Cuando el Dr. Julio Berdegué Sacristán tomó el timón federal de la Secretaría de Agricultura y Desarrollo Rural, lo hizo con una sonrisa y promesas utópicas. De esos donde todos siembran, todos cosechan, todos comen y todos ganan. También, por supuesto, medio ambiente reparado de paso. En el discurso, es difícil no sucumbir a estas visiones de ilusiones. ¿Quién no preferiría imaginar un futuro brillante, aunque el presente siga siendo una calamidad?

Pero al aterrizar en las mesas de trabajo del llamado Acuerdo Nacional por el Maíz y la Tortilla en las semanas pasadas, choca la realidad.

Las reuniones, que ya llevan un mes de frustraciones, están diseñadas para el fracaso. Se fijan en un máximo de dos horas, y si el reloj marca un minuto extra, las sillas se reacomodan y el día termina sin acuerdos. Por si fuera poco, los representantes deben viajar cada semana desde sus estados a la capital, cargando propuestas que nunca ven la luz del día. Un centralismo picarón que vacía los bolsillos y llena de rabia, imagínese echarse algún aeropuerto de la capital dos veces a la semana, entendible.

El monopolio del micrófono es evidente. Berdegué, aún con la lógica que parece haber importado de la FAO, se adueña de los 120 minutos como si estuviera en un simposio internacional y no en una mesa de acuerdos urgentes.

El objetivo de estas mesas, al menos en lo pedido por la presidenta, es claro: verle la cara a los mexicanos. Perdón, reducir el costo de la tortilla 10% durante el sexenio, cuando se incrementó 60% en el anterior. Es que lo primero es lo más cortito.

El ejemplo más rocoso de diálogo ocurrió con el representante de las tortillerías nacionales —el colmilludo Consejo Nacional de la Tortilla (CNT)— quien encarna la voz de más de la mitad de las 110 mil que existen en el país. Apenas si lo dejaron hablar. Y cuando lo hizo, lo interrumpieron repetidamente. ¿La razón? Probablemente decir verdades incómodas.

Como aquella que apunta a Altagracia Gómez, la asesora favorita de Claudia Sheinbaum y dueña-heredera de Minsa, una de las principales productoras de harina de maíz del país. Donde Minsa es pieza clave en el desbalance de precios que golpea a la tortilla, el alimento básico de esta nación.

Sus publirrelacionistas saldrán a decir que las harineras sólo controlan un tercio del mercado.

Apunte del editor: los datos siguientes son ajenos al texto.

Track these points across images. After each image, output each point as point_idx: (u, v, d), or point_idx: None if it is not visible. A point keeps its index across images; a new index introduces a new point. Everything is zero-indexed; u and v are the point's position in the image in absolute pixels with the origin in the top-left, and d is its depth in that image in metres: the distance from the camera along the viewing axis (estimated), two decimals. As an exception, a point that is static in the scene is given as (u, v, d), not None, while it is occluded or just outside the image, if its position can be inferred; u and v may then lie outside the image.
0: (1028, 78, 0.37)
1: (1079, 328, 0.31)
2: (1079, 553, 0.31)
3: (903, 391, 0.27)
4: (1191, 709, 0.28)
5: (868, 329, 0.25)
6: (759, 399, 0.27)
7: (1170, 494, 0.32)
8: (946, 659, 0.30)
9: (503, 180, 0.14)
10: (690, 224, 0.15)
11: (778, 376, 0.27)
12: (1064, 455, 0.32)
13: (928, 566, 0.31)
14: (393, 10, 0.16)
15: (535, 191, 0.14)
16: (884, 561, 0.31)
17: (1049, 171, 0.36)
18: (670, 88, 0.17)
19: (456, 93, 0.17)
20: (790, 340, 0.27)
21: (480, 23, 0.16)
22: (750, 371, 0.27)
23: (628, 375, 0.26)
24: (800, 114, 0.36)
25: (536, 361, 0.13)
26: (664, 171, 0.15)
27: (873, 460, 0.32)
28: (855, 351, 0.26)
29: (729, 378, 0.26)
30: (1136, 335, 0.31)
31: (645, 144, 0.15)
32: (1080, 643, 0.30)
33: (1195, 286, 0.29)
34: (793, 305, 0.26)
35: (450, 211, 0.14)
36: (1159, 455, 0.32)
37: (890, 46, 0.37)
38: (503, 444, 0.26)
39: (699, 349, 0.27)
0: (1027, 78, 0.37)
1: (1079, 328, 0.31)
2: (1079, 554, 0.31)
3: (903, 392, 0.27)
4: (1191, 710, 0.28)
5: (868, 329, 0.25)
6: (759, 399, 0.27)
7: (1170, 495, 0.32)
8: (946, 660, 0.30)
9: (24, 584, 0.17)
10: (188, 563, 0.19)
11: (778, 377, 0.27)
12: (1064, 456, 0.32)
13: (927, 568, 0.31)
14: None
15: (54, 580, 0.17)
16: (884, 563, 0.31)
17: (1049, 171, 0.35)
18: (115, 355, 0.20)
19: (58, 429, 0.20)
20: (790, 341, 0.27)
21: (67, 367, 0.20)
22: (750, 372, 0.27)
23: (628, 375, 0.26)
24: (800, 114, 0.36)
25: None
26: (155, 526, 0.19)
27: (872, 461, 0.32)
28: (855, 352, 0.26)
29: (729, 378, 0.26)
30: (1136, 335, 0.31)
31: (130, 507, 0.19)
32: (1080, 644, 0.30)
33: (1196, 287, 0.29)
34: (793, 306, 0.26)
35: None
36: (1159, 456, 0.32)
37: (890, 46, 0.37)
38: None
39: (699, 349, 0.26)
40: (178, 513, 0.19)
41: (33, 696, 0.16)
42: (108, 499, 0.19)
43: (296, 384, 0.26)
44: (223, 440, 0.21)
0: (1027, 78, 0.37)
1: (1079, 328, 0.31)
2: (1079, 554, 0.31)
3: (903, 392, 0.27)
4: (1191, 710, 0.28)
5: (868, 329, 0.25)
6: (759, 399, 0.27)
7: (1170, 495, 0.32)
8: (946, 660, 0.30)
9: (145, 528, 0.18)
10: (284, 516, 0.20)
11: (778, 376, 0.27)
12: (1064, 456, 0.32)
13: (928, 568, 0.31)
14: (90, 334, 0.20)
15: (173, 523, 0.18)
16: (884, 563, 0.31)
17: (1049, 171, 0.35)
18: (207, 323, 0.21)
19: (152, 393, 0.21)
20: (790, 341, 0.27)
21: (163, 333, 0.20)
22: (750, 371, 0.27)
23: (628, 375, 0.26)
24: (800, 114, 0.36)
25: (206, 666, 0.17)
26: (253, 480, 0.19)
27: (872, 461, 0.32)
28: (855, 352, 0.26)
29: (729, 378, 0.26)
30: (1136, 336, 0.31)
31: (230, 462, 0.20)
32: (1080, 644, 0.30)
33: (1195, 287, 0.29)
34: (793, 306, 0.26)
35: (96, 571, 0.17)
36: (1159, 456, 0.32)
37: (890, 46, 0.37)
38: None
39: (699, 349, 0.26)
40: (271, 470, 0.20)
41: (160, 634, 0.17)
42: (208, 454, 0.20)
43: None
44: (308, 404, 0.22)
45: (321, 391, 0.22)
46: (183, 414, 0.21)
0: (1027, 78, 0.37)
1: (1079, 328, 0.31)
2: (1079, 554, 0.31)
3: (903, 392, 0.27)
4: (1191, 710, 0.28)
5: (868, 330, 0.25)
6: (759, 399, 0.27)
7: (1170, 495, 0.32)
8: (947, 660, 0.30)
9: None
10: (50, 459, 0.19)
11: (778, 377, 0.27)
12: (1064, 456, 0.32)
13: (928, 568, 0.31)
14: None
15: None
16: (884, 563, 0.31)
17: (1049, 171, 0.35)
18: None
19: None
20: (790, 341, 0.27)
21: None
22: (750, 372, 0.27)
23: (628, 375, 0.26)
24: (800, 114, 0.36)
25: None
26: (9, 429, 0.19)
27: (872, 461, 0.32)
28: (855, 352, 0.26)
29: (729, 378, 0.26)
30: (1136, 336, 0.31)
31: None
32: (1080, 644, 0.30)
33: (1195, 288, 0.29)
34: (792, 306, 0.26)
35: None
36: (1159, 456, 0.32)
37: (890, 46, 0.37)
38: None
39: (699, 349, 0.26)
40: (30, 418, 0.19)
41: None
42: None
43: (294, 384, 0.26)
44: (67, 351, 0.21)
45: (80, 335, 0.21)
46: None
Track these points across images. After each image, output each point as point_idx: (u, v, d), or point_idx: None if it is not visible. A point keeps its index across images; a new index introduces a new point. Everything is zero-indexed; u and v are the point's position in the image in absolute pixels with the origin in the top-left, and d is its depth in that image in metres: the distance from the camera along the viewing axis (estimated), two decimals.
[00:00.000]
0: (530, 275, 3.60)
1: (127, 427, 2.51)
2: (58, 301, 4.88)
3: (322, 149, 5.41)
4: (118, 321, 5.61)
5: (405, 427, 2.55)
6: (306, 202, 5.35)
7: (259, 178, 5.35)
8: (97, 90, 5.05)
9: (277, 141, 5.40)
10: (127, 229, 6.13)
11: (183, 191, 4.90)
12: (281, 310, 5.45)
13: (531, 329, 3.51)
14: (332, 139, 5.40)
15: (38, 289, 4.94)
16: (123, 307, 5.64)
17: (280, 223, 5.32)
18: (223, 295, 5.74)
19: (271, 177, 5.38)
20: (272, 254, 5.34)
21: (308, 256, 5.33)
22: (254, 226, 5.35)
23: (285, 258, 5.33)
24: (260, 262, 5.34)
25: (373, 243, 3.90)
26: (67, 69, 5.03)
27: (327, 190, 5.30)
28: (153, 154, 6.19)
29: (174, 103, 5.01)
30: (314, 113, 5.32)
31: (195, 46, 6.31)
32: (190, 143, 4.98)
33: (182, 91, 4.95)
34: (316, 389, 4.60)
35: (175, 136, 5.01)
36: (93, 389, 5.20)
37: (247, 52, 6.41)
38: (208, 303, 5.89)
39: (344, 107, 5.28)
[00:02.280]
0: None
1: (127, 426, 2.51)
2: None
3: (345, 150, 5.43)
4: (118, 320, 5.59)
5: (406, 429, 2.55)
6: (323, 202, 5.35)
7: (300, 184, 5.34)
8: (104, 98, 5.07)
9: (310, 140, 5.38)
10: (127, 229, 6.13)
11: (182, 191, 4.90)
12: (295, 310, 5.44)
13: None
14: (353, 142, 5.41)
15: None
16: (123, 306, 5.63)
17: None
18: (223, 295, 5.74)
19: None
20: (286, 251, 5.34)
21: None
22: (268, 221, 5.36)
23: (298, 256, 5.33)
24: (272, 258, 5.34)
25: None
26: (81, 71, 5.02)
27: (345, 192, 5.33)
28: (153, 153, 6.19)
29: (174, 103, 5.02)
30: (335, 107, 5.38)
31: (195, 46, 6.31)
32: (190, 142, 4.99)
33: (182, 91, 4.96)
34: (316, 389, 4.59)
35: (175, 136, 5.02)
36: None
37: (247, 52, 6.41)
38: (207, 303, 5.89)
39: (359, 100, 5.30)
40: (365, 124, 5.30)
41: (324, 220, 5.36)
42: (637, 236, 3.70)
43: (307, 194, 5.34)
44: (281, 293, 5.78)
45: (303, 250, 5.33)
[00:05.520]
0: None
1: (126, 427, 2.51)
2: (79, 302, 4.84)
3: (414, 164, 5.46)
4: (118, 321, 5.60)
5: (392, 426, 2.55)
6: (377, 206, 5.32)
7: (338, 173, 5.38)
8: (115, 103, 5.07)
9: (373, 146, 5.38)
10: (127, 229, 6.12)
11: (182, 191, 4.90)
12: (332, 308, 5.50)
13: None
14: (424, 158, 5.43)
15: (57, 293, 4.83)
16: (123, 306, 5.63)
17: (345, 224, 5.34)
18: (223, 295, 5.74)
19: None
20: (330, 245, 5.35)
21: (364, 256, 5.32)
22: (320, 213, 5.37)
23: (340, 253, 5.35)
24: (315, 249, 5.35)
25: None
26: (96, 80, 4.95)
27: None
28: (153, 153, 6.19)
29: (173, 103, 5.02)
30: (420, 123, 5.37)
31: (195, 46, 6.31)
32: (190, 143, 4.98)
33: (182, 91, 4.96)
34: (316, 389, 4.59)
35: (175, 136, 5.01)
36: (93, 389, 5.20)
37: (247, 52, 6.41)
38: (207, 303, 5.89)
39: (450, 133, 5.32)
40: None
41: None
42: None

Pero ese tercio, con su dominio en supermercados y tiendas de conveniencia, hace estragos.

Soriana, Chedraui o Walmart (pero son todas y no se les anota por espacio) venden tortillas por debajo del precio de mercado, compensando pérdidas con aumentos en otros productos. Suben 25 pesos al champú para bajar 5 a la tortilla y la gente ni cuenta se da, por usar un ejemplo. Es una trampa y el gobierno lo sabe. Pero no mueve un dedo, temeroso de que estas cadenas carguen el total de la inflación al consumidor final. Porque en México, el impuesto más cruel para los pobres no se llama IVA, sino canasta básica.

Tal es el nivel de deslinde que PROFECO salió a lavarse las manos el mismo día, el viernes cuando todo reventó. Que ellos solo revisan que no se venda más caro de lo establecido, que ya pedir procuración federal de protección al consumidor está fuera de su esfera.

El viernes, el Consejo Nacional de la Tortilla (CNT) se salió de las reuniones, diciendo que ante falta de diálogo no pueden tener acuerdos. PROFECO y SADER hacen fuercita federal para tener fuerza. Y uno acá comiéndose las uñas para saber si la presidenta nos cumple el bajar los 38 centavos de tortilla al año que nos prometió. Qué de sexenio.